===== Records provided =====
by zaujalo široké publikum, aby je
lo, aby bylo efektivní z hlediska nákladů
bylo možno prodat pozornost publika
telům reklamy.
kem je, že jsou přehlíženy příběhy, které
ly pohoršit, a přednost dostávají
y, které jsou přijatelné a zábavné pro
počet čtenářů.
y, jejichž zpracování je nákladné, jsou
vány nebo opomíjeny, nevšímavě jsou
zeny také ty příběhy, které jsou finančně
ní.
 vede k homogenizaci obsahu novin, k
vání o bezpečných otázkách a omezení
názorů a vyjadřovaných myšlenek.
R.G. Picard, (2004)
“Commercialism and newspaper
=====
===== Records provided =====
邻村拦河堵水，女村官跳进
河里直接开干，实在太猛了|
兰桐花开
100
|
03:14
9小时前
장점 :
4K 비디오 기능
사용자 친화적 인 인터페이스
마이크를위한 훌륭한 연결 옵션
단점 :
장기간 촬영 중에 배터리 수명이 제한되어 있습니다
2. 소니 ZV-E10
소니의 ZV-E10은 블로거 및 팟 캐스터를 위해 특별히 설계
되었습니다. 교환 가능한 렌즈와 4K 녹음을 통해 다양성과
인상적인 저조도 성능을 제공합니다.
=====
▸ Work task:
Work out how many lines of the records contain the string "jsou". Give only the number.

▸ Expected output:
5